So as I go about my merry way in life, I am amazed by how much I improve. What really makes me happy is I can now look back at my past work and enjoy it, even if I can see the flaws. I feel like that's a massive step for me, since I've suffered from poor self esteem and depression/anxiety most of my life. It's sad that it took me to almost my 40's to get this way, but hey, I'm HERE. And that's what matters.

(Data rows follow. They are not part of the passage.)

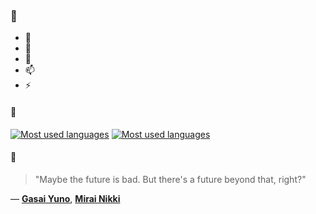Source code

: ### 👋

- 🔭
- 🌱
- 💬
- 📫
- ⚡

#### 🧏

[![Most used languages](https://github-readme-stats-aynah.vercel.app/api/top-langs/?username=aynh&theme=solarized-dark&langs_count=6&layout=compact&hide_title=true)](https://github.com/anuraghazra/github-readme-stats#gh-dark-mode-only)
[![Most used languages](https://github-readme-stats-aynah.vercel.app/api/top-langs/?username=aynh&theme=solarized-light&langs_count=6&layout=compact&hide_title=true)](https://github.com/anuraghazra/github-readme-stats#gh-light-mode-only)

#### 💬

> "Maybe the future is bad. But there's a future beyond that, right?"

&mdash; [**Gasai Yuno**](https://myanimelist.net/character.php?q=Gasai%20Yuno&cat=character), [**Mirai Nikki**](https://myanimelist.net/search/all?q=Mirai%20Nikki&cat=all)
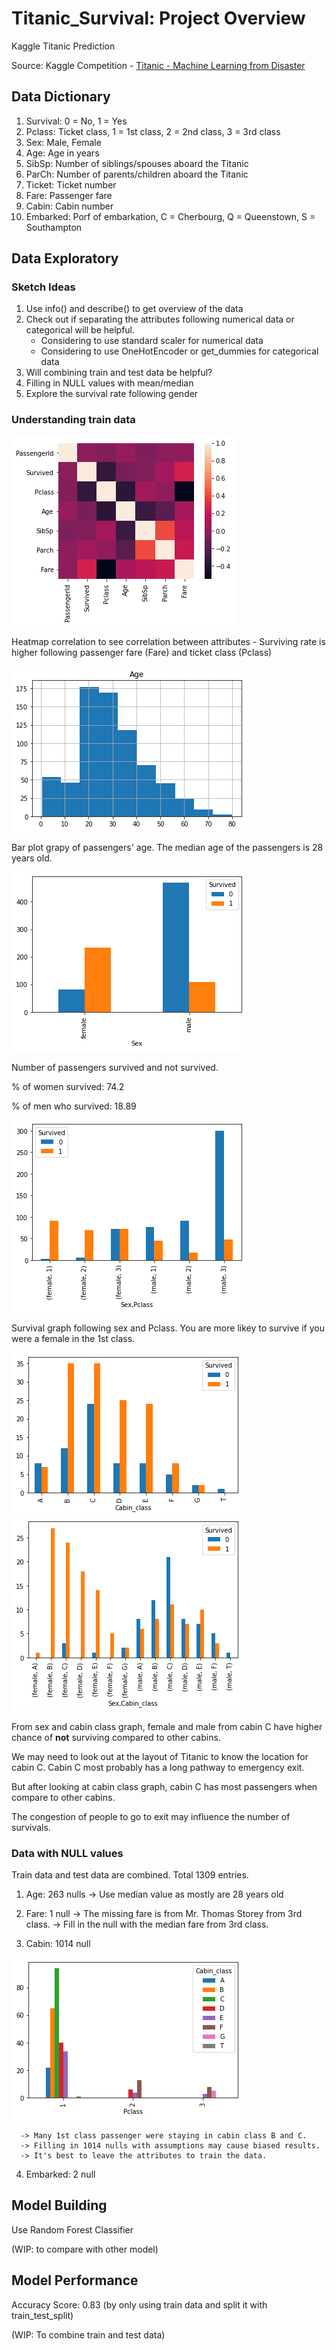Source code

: # Titanic_Survival: Project Overview
Kaggle Titanic Prediction

Source: Kaggle Competition - [Titanic - Machine Learning from Disaster](https://www.kaggle.com/c/titanic/data)

## Data Dictionary
1. Survival: 0 = No, 1 = Yes
2. Pclass: Ticket class, 1 = 1st class, 2 = 2nd class, 3 = 3rd class
3. Sex: Male, Female
4. Age: Age in years
5. SibSp: Number of siblings/spouses aboard the Titanic
6. ParCh: Number of parents/children aboard the Titanic
7. Ticket: Ticket number
8. Fare: Passenger fare
9. Cabin: Cabin number
10. Embarked: Porf of embarkation, C = Cherbourg, Q = Queenstown, S = Southampton

## Data Exploratory

### Sketch Ideas
1. Use info() and describe() to get overview of the data
2. Check out if separating the attributes following numerical data or categorical will be helpful.
      - Considering to use standard scaler for numerical data
      - Considering to use OneHotEncoder or get_dummies for categorical data
3. Will combining train and test data be helpful?
4. Filling in NULL values with mean/median
5. Explore the survival rate following gender

### Understanding train data

![heatmap](https://github.com/alyaafifahazmi/Titanic_Survival/blob/main/heatmap_titanic.png)

Heatmap correlation to see correlation between attributes
      - Surviving rate is higher following passenger fare (Fare) and ticket class (Pclass)

![age](https://github.com/alyaafifahazmi/Titanic_Survival/blob/main/age.png)

Bar plot grapy of passengers' age. 
The median age of the passengers is 28 years old. 

![sex](https://github.com/alyaafifahazmi/Titanic_Survival/blob/main/sex.png)

Number of passengers survived and not survived.

% of women survived: 74.2

% of men who survived: 18.89

![sex_pclass](https://github.com/alyaafifahazmi/Titanic_Survival/blob/main/sex_pclass.png)

Survival graph following sex and Pclass.
You are more likey to survive if you were a female in the 1st class. 

![cabinclass](https://github.com/alyaafifahazmi/Titanic_Survival/blob/main/cabinclass.png)
![sex_cabinclass](https://github.com/alyaafifahazmi/Titanic_Survival/blob/main/sex_cabinclass.png)

From sex and cabin class graph, female and male from cabin C have higher chance of **not** surviving compared to other cabins.

We may need to look out at the layout of Titanic to know the location for cabin C. Cabin C most probably has a long pathway to emergency exit.

But after looking at cabin class graph, cabin C has most passengers when compare to other cabins.

The congestion of people to go to exit may influence the number of survivals.


### Data with NULL values

Train data and test data are combined. 
Total 1309 entries. 

1. Age: 263 nulls
      -> Use median value as mostly are 28 years old

2. Fare: 1 null 
      -> The missing fare is from Mr. Thomas Storey from 3rd class. 
      -> Fill in the null with the median fare from 3rd class.

3. Cabin: 1014 null

![cabinclass_pclass](https://github.com/alyaafifahazmi/Titanic_Survival/blob/main/cabinclass_pclass.png)

      -> Many 1st class passenger were staying in cabin class B and C. 
      -> Filling in 1014 nulls with assumptions may cause biased results. 
      -> It's best to leave the attributes to train the data. 

4. Embarked: 2 null


## Model Building

Use Random Forest Classifier

(WIP: to compare with other model)

## Model Performance
Accuracy Score: 0.83 (by only using train data and split it with train_test_split)

(WIP: To combine train and test data)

Anyway, I am re-releasing the Dark Elf, since he's one of my favorites and a lot of people were asking for him. There's a lot more dolls in his scale now and I am hoping that will make him feel more accessible to other owners. I love his face, but looking at the chest piece on the 52cm doll, I was no longer in love with it. I could see flaws in my anatomy and it just wasn't matching the detail on the Dark Elf head. This head was never really meant to go on this body, the head was really just zbrush practice that became one of my favorite pieces. But the head is much more realistic than some of my anatomy on the body, so I updated the chest piece to have more square pecs, new detailed nipples because somehow that matters to me, and better neck and trap details. I feel like it works so much better with the head. I've also corrected some floppiness in his joints and he's getting new clawed hands... which for once I managed not to make look exactly like my hands.
Also his lower half totally photobombed this picture.